Your objective
The records that follow are to be transcribed word for word.

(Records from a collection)
%%
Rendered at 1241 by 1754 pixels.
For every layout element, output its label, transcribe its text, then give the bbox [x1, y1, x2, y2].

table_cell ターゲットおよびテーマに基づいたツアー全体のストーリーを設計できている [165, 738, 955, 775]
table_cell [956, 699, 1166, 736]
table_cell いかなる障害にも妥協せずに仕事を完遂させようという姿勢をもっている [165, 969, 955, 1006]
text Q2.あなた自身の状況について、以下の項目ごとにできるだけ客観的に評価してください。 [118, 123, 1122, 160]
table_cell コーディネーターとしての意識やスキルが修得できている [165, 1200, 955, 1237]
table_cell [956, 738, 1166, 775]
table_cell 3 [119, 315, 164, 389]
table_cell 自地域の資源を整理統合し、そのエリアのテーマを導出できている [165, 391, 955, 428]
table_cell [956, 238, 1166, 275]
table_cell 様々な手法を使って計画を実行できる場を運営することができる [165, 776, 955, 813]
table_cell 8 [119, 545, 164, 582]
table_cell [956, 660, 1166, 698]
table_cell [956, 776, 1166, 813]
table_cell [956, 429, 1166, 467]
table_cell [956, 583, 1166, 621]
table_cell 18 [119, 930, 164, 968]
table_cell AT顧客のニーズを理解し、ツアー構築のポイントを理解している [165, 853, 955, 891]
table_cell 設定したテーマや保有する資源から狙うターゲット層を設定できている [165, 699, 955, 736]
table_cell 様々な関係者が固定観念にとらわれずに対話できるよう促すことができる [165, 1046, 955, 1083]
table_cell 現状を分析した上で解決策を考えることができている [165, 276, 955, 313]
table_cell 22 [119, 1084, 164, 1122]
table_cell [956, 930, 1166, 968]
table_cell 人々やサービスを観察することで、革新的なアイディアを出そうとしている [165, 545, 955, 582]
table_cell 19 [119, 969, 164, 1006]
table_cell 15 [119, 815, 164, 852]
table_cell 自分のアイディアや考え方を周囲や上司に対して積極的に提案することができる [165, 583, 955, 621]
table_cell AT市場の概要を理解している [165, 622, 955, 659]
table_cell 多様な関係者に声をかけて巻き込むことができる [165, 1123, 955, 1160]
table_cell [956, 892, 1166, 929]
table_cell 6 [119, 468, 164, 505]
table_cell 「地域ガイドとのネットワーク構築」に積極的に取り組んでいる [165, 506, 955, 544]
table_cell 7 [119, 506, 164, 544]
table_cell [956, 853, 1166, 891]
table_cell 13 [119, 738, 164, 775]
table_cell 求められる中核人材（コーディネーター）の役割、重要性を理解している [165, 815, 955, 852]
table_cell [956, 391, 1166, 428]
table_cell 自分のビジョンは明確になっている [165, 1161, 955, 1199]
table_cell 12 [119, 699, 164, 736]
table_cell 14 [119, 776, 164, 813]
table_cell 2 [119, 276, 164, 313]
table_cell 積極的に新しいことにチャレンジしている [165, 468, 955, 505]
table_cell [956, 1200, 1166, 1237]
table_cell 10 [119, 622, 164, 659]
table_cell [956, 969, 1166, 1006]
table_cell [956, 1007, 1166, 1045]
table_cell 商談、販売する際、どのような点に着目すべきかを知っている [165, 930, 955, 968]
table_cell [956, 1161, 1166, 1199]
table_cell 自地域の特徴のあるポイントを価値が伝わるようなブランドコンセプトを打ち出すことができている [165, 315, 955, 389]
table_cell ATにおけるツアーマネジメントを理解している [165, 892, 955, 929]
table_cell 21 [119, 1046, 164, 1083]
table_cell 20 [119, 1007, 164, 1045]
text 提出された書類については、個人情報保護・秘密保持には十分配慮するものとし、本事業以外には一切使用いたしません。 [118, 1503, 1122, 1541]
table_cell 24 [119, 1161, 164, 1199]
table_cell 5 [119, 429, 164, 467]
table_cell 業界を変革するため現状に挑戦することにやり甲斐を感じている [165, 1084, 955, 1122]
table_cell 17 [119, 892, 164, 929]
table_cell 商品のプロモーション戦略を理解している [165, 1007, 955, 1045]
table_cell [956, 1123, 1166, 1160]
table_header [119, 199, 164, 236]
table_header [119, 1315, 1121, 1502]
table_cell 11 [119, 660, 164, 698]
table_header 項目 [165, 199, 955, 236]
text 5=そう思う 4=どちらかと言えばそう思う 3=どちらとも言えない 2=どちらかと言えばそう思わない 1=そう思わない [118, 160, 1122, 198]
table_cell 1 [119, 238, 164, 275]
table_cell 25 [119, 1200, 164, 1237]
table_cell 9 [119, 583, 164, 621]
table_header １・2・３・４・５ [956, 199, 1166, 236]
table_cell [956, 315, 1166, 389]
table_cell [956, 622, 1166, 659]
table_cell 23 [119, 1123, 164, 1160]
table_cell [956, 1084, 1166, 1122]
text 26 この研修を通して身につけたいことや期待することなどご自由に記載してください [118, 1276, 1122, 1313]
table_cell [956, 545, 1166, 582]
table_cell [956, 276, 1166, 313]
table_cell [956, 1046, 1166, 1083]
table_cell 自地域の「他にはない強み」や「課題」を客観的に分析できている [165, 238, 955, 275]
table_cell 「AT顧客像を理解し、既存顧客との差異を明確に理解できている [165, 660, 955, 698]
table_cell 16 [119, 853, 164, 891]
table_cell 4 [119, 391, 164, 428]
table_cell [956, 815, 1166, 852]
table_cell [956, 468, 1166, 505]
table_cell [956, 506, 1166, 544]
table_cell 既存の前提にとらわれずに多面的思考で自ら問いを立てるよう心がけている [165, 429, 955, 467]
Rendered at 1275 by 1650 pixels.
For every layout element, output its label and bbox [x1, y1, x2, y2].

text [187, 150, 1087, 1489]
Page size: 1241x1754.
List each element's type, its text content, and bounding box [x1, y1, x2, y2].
%%
Response to this task
Rendered at 1241 by 1754 pixels.
For every layout element, output its label, transcribe its text, then give the bbox [x1, y1, x2, y2].

table_cell ターゲットおよびテーマに基づいたツアー全体のストーリーを設計できている [165, 738, 955, 775]
table_cell [956, 699, 1166, 736]
table_cell いかなる障害にも妥協せずに仕事を完遂させようという姿勢をもっている [165, 969, 955, 1006]
text Q2.あなた自身の状況について、以下の項目ごとにできるだけ客観的に評価してください。 [118, 123, 1122, 160]
table_cell コーディネーターとしての意識やスキルが修得できている [165, 1200, 955, 1237]
table_cell [956, 738, 1166, 775]
table_cell 3 [119, 315, 164, 389]
table_cell 自地域の資源を整理統合し、そのエリアのテーマを導出できている [165, 391, 955, 428]
table_cell [956, 238, 1166, 275]
table_cell 様々な手法を使って計画を実行できる場を運営することができる [165, 776, 955, 813]
table_cell 8 [119, 545, 164, 582]
table_cell [956, 660, 1166, 698]
table_cell [956, 776, 1166, 813]
table_cell [956, 429, 1166, 467]
table_cell [956, 583, 1166, 621]
table_cell 18 [119, 930, 164, 968]
table_cell AT顧客のニーズを理解し、ツアー構築のポイントを理解している [165, 853, 955, 891]
table_cell 設定したテーマや保有する資源から狙うターゲット層を設定できている [165, 699, 955, 736]
table_cell 様々な関係者が固定観念にとらわれずに対話できるよう促すことができる [165, 1046, 955, 1083]
table_cell 現状を分析した上で解決策を考えることができている [165, 276, 955, 313]
table_cell 22 [119, 1084, 164, 1122]
table_cell [956, 930, 1166, 968]
table_cell 人々やサービスを観察することで、革新的なアイディアを出そうとしている [165, 545, 955, 582]
table_cell 19 [119, 969, 164, 1006]
table_cell 15 [119, 815, 164, 852]
table_cell 自分のアイディアや考え方を周囲や上司に対して積極的に提案することができる [165, 583, 955, 621]
table_cell AT市場の概要を理解している [165, 622, 955, 659]
table_cell 多様な関係者に声をかけて巻き込むことができる [165, 1123, 955, 1160]
table_cell [956, 892, 1166, 929]
table_cell 6 [119, 468, 164, 505]
table_cell 「地域ガイドとのネットワーク構築」に積極的に取り組んでいる [165, 506, 955, 544]
table_cell 7 [119, 506, 164, 544]
table_cell [956, 853, 1166, 891]
table_cell 13 [119, 738, 164, 775]
table_cell 求められる中核人材（コーディネーター）の役割、重要性を理解している [165, 815, 955, 852]
table_cell [956, 391, 1166, 428]
table_cell 自分のビジョンは明確になっている [165, 1161, 955, 1199]
table_cell 12 [119, 699, 164, 736]
table_cell 14 [119, 776, 164, 813]
table_cell 2 [119, 276, 164, 313]
table_cell 積極的に新しいことにチャレンジしている [165, 468, 955, 505]
table_cell [956, 1200, 1166, 1237]
table_cell 10 [119, 622, 164, 659]
table_cell [956, 969, 1166, 1006]
table_cell [956, 1007, 1166, 1045]
table_cell 商談、販売する際、どのような点に着目すべきかを知っている [165, 930, 955, 968]
table_cell [956, 1161, 1166, 1199]
table_cell 自地域の特徴のあるポイントを価値が伝わるようなブランドコンセプトを打ち出すことができている [165, 315, 955, 389]
table_cell ATにおけるツアーマネジメントを理解している [165, 892, 955, 929]
table_cell 21 [119, 1046, 164, 1083]
table_cell 20 [119, 1007, 164, 1045]
text 提出された書類については、個人情報保護・秘密保持には十分配慮するものとし、本事業以外には一切使用いたしません。 [118, 1503, 1122, 1541]
table_cell 24 [119, 1161, 164, 1199]
table_cell 5 [119, 429, 164, 467]
table_cell 業界を変革するため現状に挑戦することにやり甲斐を感じている [165, 1084, 955, 1122]
table_cell 17 [119, 892, 164, 929]
table_cell 商品のプロモーション戦略を理解している [165, 1007, 955, 1045]
table_cell [956, 1123, 1166, 1160]
table_header [119, 199, 164, 236]
table_header [119, 1315, 1121, 1502]
table_cell 11 [119, 660, 164, 698]
table_header 項目 [165, 199, 955, 236]
text 5=そう思う 4=どちらかと言えばそう思う 3=どちらとも言えない 2=どちらかと言えばそう思わない 1=そう思わない [118, 160, 1122, 198]
table_cell 1 [119, 238, 164, 275]
table_cell 25 [119, 1200, 164, 1237]
table_cell 9 [119, 583, 164, 621]
table_header １・2・３・４・５ [956, 199, 1166, 236]
table_cell [956, 315, 1166, 389]
table_cell [956, 622, 1166, 659]
table_cell 23 [119, 1123, 164, 1160]
table_cell [956, 1084, 1166, 1122]
text 26 この研修を通して身につけたいことや期待することなどご自由に記載してください [118, 1276, 1122, 1313]
table_cell [956, 545, 1166, 582]
table_cell [956, 276, 1166, 313]
table_cell [956, 1046, 1166, 1083]
table_cell 自地域の「他にはない強み」や「課題」を客観的に分析できている [165, 238, 955, 275]
table_cell 「AT顧客像を理解し、既存顧客との差異を明確に理解できている [165, 660, 955, 698]
table_cell 16 [119, 853, 164, 891]
table_cell 4 [119, 391, 164, 428]
table_cell [956, 815, 1166, 852]
table_cell [956, 468, 1166, 505]
table_cell [956, 506, 1166, 544]
table_cell 既存の前提にとらわれずに多面的思考で自ら問いを立てるよう心がけている [165, 429, 955, 467]
Rendered at 1275 by 1650 pixels.
For every layout element, output its label and bbox [x1, y1, x2, y2].

text [187, 150, 1087, 1489]
Page size: 1241x1754.
List each element's type, its text content, and bounding box [x1, y1, x2, y2].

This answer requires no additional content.